Auszug zum Lesen.
# Adobe Premiere(pro): help plz (anfänger)



## SlipknotMaggot (24. Dezember 2003)

Hi
Folgendes Problem:
Ich habe 1545 Bilder (gerenderte bilder)
25Bilder (PAL system) ergeben dabei 1sec.
Füge ich nun dort bilder ein geht ein bild schon ne sec oder so.
Wie änder ich das system so das 25Bilder genau 1sec sind?

ich weiss nur das es gehn soll da ich das gelesen habe. (leider stand da nicht wies geht)


----------



## Erpel (24. Dezember 2003)

Du muss die Dauer eines Bildes auf 1frame einstellen.
Das geht standartmäßig irgendwo in den Projekteinstellungen - Habe aber nur die version 6.5, kann dir also nicht genau sagen wo.


----------



## SlipknotMaggot (24. Dezember 2003)

jo habe ich mir fast gedacht.
habe jetzt auch gefunden wie man EIN Bild verändern kann.
mir will doch jetzt keine sagen das ich das 1545 machen muss. 
dann kann man das program gleich an die wand klatschen und sagen was ein sch... prog. kann ich nicht einfach alle 1545 bilder reinladen alle markieren und dann 61.8 sec eingeben? denn 1545/25 macht 61.8.


sehr benutzerunfreundlich das prog.  

bitte helft mir.


----------



## Erpel (25. Dezember 2003)

Nein, in den Optionen (Sorry hab mich vertan).
Such mal. Es gibt ne Einstellung: Standartlänge importierter Einzelbilder.


----------



## SlipknotMaggot (25. Dezember 2003)

Hab das jetzt hin bekommen.
Man muss unter Standbilder in den einstellungen die frames von 150 auf 1 frame herab sätzen.
1.01min geht das movie und ist 219MB das ist echt abgefahren
die wav ist da das kleinste übel mit 10MB.
zwei versionen habe ich nun eine durch Bilder super qualli 219MB(mit premiere)
und eine DIVX mit 17MB und schlechter qualli.(mit 3ds max).

kann ich jetzt die jpegs, wenn ich sie in das avi render auch in dvix rendern? unter premiere.


----------



## Bypass41 (25. Dezember 2003)

Aufgaben und Übungen.
[1] Gib die Forumsdiskussion zu Adobe Premiere von „mir will doch“ bis „bitte helft mir.“ wortgetreu wieder.
[2] Führe die Forumsdiskussion zu Adobe Premiere dort fort, wo sie endet.
Die anschließende Auflistung stammt aus einer anderen Quelle.

Bereitgestelltes Material.

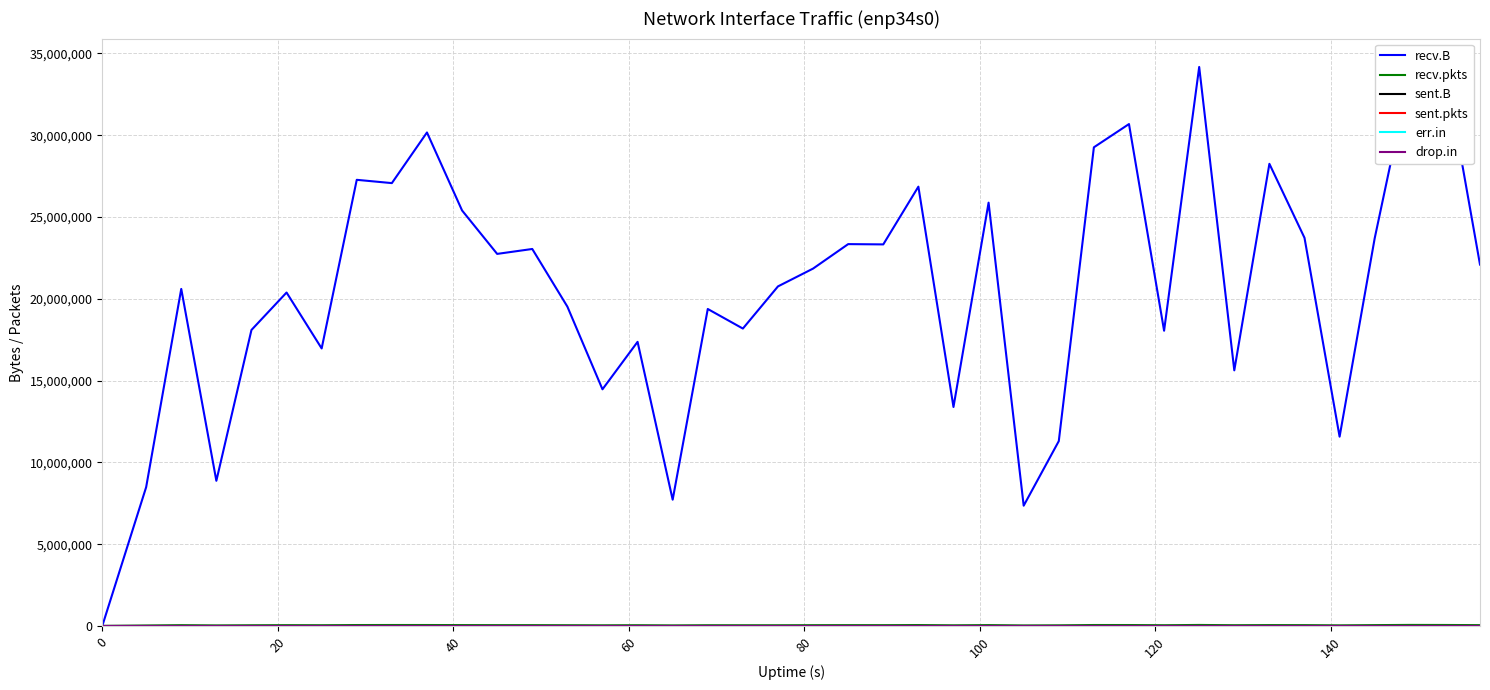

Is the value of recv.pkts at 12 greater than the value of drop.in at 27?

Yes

Lösungen in Reihenfolge.
[1]
mir will doch jetzt keine sagen das ich das 1545 machen muss. 
dann kann man das program gleich an die wand klatschen und sagen was ein sch... prog. kann ich nicht einfach alle 1545 bilder reinladen alle markieren und dann 61.8 sec eingeben? denn 1545/25 macht 61.8.


sehr benutzerunfreundlich das prog.  

bitte helft mir.

[2]
@SlipknotMaggot

Achte bitte ein wenig auf deine Ausdrucksweise. Näheres zu Standbildern im Handbuch, Kapitel 2, Seite 67. Im Normalfall rendert Premiere Pro mit dem Mainconcept DV-Codec. Wenn du einen anderen möchtest, dann kannst du dies in den Projekteinstellungen ändern -> Handbuch oder F1.


----------



## SlipknotMaggot (25. Dezember 2003)

schon klar
aber finde mal in so einem fetten ding, was du wissen willst wenn du nicht genau weisst, nach was du suchen sollst.


----------



## kasper (25. Dezember 2003)

> _Original geschrieben von SlipknotMaggot _
> *1.01min geht das movie und ist 219MB das ist echt abgefahren
> die wav ist da das kleinste übel mit 10MB.
> zwei versionen habe ich nun eine durch Bilder super qualli 219MB(mit premiere)
> ...



Mit DivX kann man auch eine sehr gute Qualität hinbekommen. Du hast wahrscheinlich die Bitrate zu niedrig gestellt, oder irgend etwas falsch eingestellt.


----------



## SlipknotMaggot (25. Dezember 2003)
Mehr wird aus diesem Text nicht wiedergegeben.